Jogja Tak Lagi Istimewa
Kota Yogyakarta kini bukanlah kota yang istimewa lagi semenjak bencana banjir yang menggenangi kota istimewa yang pernah menjadi Ibu Kota Indonesia ini. Rabu (22/4/2015) malam, Kali Code meluap membanjiri permukiman warga. Ratusan keluarga mengungsi dan menyebabkan sejumlah tanggul di beberapa titik perkampungan jebol.Kali Code yang merupakan hilir dari Sungai Boyong di lereng Gunung Merapi sangat berpotensi meluap dan membanjiri perkampungan warga di perkotaan ketika lereng Merapi diguyur hujan deras dalam waktu cukup lama.
Mulai dari Kabupaten Sleman, Kali Code ini dialirkan masuk ke perkotaan Yogyakarta mulai dari Desa Gemawang, Kecamatan Mlati Sleman, kemudian melintasi empat kecamatan paling padat penduduk di Kota Yogyakarta, yakni Kecamatan Jetis, Danurejan, Mergangsan, dan Umbulharjo. Dari kota, aliran Sungai Code itu masuk ke Dusun Ngoto, Desa Tamanan, Kecamatan Banguntapan, Kabupaten Bantul. "Kali Code ini membujur dari Kabupaten Sleman, Kota Yogyakarta, sampai Kabupaten Bantul. Ada 40 titik rawan yang kami petakan paling potensial terdampak jika banjir berulang," ujar Koordinator Tim Reaksi Cepat BPBD Yogyakarta Endro Sambodo kepada Tempo di sela pendataan ulang dampak banjir Kali Code, Kamis, 23 April 2015.
Penduduk di sekitaran Kali Code yang tergenang banjir mengungsi di Gereja Bintaran dan Masjid At Tauhid setelah Code banjir hebat yang menggenangi rumah mereka. Kali Code ini memang menjadi salah satu sungai yang dilewati lahar dingin ketika lereng Merapi mengalami hujan lebat. Disekitaran Kali Code ini memang banyak sekali rumah-rumah penduduk, serta bangunan mall dan hotel yang sedikit banyak berpengaruh dengan air yang mengalir pada sungai tersebut.

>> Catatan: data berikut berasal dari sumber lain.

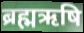
ब्रह्मऋषिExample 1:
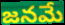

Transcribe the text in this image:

జనమే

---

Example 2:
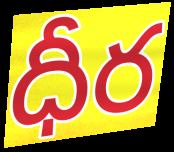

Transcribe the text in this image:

ధీర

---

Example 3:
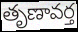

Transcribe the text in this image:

తృణావర్త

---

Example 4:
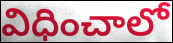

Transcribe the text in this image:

విధించాలో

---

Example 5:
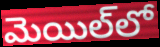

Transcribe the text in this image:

మెయిల్‌లో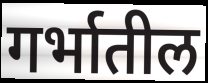
गर्भातीलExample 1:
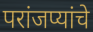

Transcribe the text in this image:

परांजप्यांचे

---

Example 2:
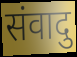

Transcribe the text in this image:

संवादु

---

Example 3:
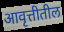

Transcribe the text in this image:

आवृत्तीतील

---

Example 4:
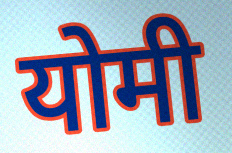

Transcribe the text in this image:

योमी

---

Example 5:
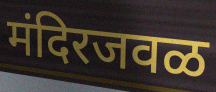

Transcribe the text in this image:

मंदिरजवळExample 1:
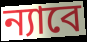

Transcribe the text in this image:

ন্যাবে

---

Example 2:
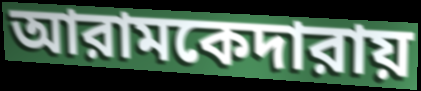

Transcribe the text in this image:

আরামকেদারায়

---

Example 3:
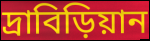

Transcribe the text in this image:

দ্রাবিড়িয়ান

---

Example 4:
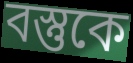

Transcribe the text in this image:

বস্তুকে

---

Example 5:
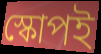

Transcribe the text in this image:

স্কোপই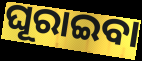
ଘୂରାଇବା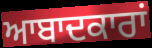
ਆਬਾਦਕਾਰਾਂ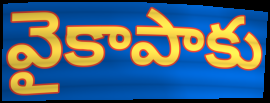
వైకాపాకుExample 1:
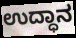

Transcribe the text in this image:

ಉದ್ಧಾನ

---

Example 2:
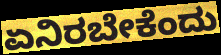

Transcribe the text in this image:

ಏನಿರಬೇಕೆಂದು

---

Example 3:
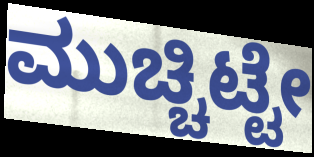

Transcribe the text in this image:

ಮುಚ್ಚಿಟ್ಟೇ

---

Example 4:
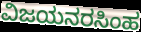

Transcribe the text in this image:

ವಿಜಯನರಸಿಂಹ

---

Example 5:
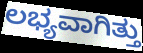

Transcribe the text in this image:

ಲಭ್ಯವಾಗಿತ್ತು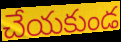
చేయకుండ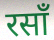
रसाँ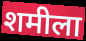
शमीलाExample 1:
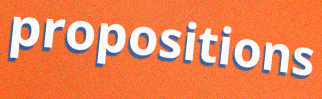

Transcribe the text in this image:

propositions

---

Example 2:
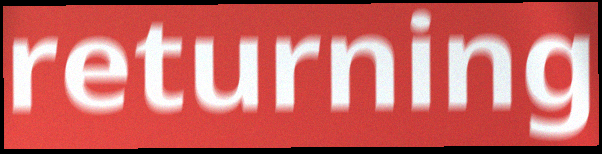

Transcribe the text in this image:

returning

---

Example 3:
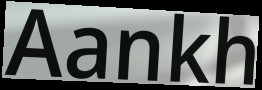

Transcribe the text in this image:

Aankh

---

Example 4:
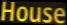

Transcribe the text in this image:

House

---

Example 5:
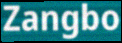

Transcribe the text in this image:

ZangboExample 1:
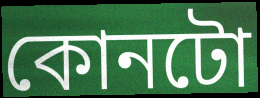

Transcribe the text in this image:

কোনটো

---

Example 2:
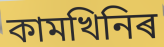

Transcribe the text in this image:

কামখিনিৰ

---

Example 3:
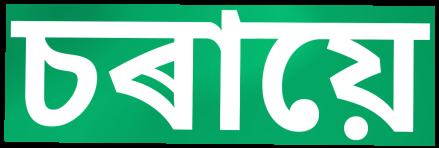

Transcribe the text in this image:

চৰায়ে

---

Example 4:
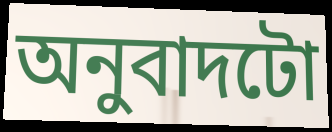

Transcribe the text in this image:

অনুবাদটো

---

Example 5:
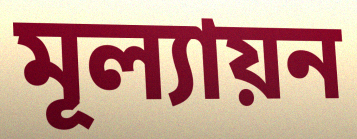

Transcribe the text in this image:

মূল্যায়নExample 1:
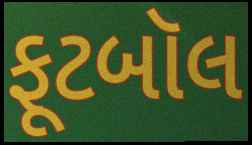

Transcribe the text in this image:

ફૂટબૉલ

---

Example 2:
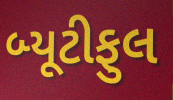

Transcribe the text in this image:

બ્યૂટીફુલ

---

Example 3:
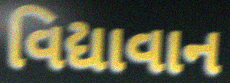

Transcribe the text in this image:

વિદ્યાવાન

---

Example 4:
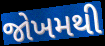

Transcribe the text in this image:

જોખમથી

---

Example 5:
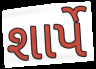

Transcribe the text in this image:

શાર્પેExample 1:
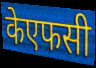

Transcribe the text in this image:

केएफसी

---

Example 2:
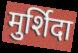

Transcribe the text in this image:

मुर्शिदा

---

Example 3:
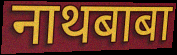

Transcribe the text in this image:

नाथबाबा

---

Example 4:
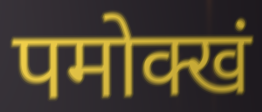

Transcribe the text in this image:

पमोक्खं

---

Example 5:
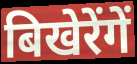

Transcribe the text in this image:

बिखेरेंगें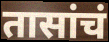
तासांचं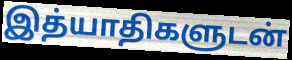
இத்யாதிகளுடன்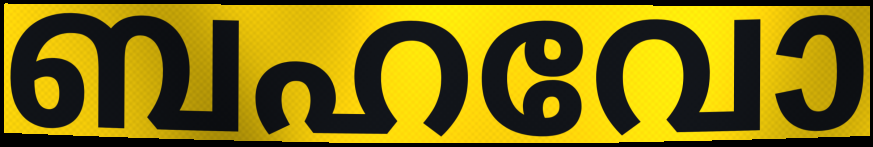
ബഹവോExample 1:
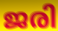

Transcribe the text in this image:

ജരി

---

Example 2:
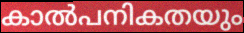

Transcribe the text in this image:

കാൽപനികതയും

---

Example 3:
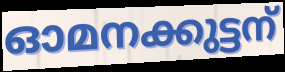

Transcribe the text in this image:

ഓമനക്കുട്ടന്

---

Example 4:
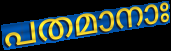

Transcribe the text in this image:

പതമാനാഃ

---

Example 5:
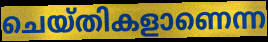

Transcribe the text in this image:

ചെയ്തികളാണെന്ന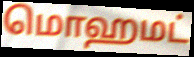
மொஹமட்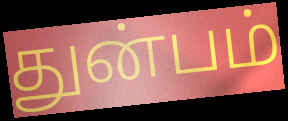
துன்பம்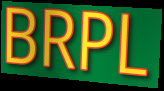
BRPL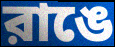
রাঙে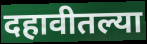
दहावीतल्याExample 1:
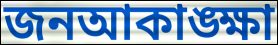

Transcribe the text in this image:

জনআকাঙ্ক্ষা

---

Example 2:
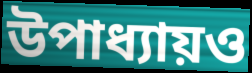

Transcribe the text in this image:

Inilah yang menjadi kota Yogyakarta tidak lagi “Istimewa”. Terlalu banyak bangunan rumah maupun mall hotel yang berada disekitaran kali code tersebut. Kota Yogyakarta yang di idam-idamkan menjadi kota yang bersih, hijau, kita hanyalah harapan semata. Karena pada kenyataannya kota Yogya tidaklah hijau lagi, semua area hijau yang ada di yogyakarta sudah dipenuhi dengan bangunan mall hotal yang mengakitabtkan minimnya daerah resapan air. Padahal semua pihak mengetahui bahwa kali code ini selalu terjadi banjir lahar dingin ketika lereng merapi mengalami hujan lebat, namun warga sekitar dan para investor tidak pernah memperdulikan dampak apa yang akan terjadi dengan kota Yogya apabila terlalu banyak bangunan di sekitaran sungai. Mereka hanya memikirkan keuntungan semata apabila mendirikan bangunan mall dan hotel di kota, tanpa memikirkan akibat dari perbuatannya tersebut. “Jogja ora di dol” mungkin kata itu yang pantas untuk dikatakan ketika melihat keadaan kota Yogya sekarang ini. Iya, memang Jogja tidak dijual, dalam artian keistimewaan keasrian kota Yogya yang nyaman ini tidak bisa dibeli oleh pihak manapun untuk mendirikan bangunan besar seperti mall dan hotel. Agar dapat mewujudkan kota Yogya yang asri, hijau, nyaman dan tanpa banjir seperti saat ini. Maka dari itu marilah kita sama-sama mewujudkan kesadaran bahwa betapa pentingnya penghijauan disekitaran sungai, bukan malah menambah bangunan disekitaran sungai.